Frequent blog readers probably know that I and a couple of others like Joe Bilby are always trying to confirm CW battle ranges. I recently came across an account of the battle of Corinth (Oct. 3-4, 1862) that talks about it. A soldier in the 2nd Iowa wrote:
The Rebel batteries silenced ours, and about 4 o’oclock they advanced … When they got within 200 yards we received the command to fire, and our fire told with fearful effect on the enemy.
It would help immensely to know that the 2nd Iowa (and the rest of the brigade—Hackelman’s brigade, consisting of the 2nd Iowa, 7th Iowa, and 52nd Illinois) were armed with. Rifles or muskets? If rifles this was a reasonable engagement range and at odds with the arguments of Griffith, Hess, et. al. that battle ranges remained very short. If they had smoothbore muskets then this was extreme range.

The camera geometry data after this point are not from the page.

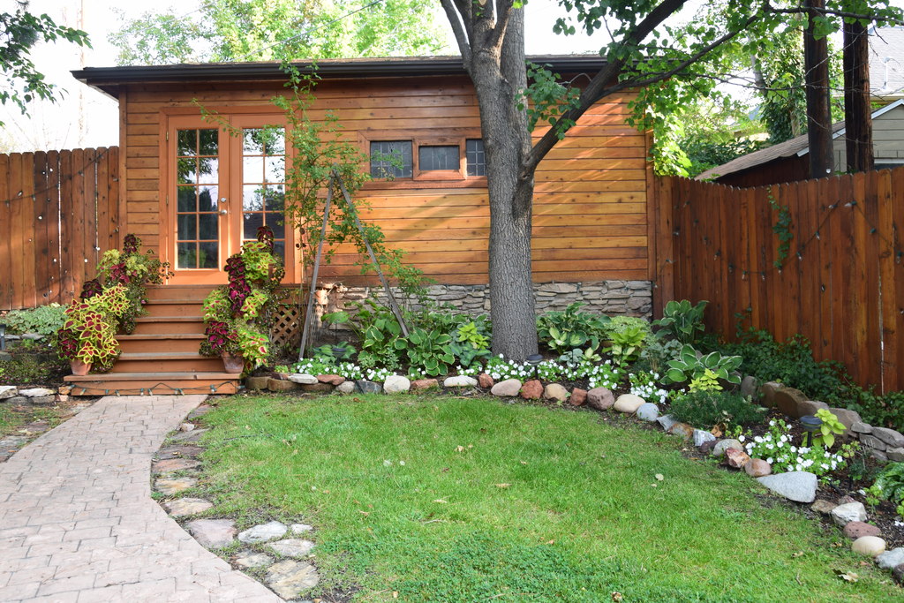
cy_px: 302
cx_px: 452
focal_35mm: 33
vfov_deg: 40.0
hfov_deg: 57.2
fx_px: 829
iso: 400
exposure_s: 1/50
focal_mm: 22
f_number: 8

UPDATE: Came across a section from a book on light infantry written by a British officer in 1806 (and quoted by an officer at the School of Musketry at Hythe in 1861).
Instruction in firing without elevating the sight forms part of the military teaching. In Cooper’s “Practical Guide for the Light Infantry Officer,” a target is described with three broad horizontal bars across it at equal intervals. The soldier is told to aim at the lowest of these when firing at from 100 to 200 yards, and at the highest of them when firing at 300 yards. The purpose of this is to accustom the soldier to aim always along the barrel, but at different points on the object, according to the distance.

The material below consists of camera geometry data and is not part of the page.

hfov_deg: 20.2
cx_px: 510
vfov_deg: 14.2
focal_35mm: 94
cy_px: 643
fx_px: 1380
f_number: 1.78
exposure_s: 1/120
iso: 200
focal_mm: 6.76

The captain here is talking about the Baker rifle, but the P53 Enfield, though a refined version, is not materially different when it comes to muzzle velocity. So in CW soldier’s terms: at really close ranges—less than 100 yards—aim at knee level; at 100 yards (where the battle sight is set) at the enemy’s belt buckle; at 200 yards at mid-chest; and at 300 yards at the top of his head. All this can be done in mid-battle without resetting the sight.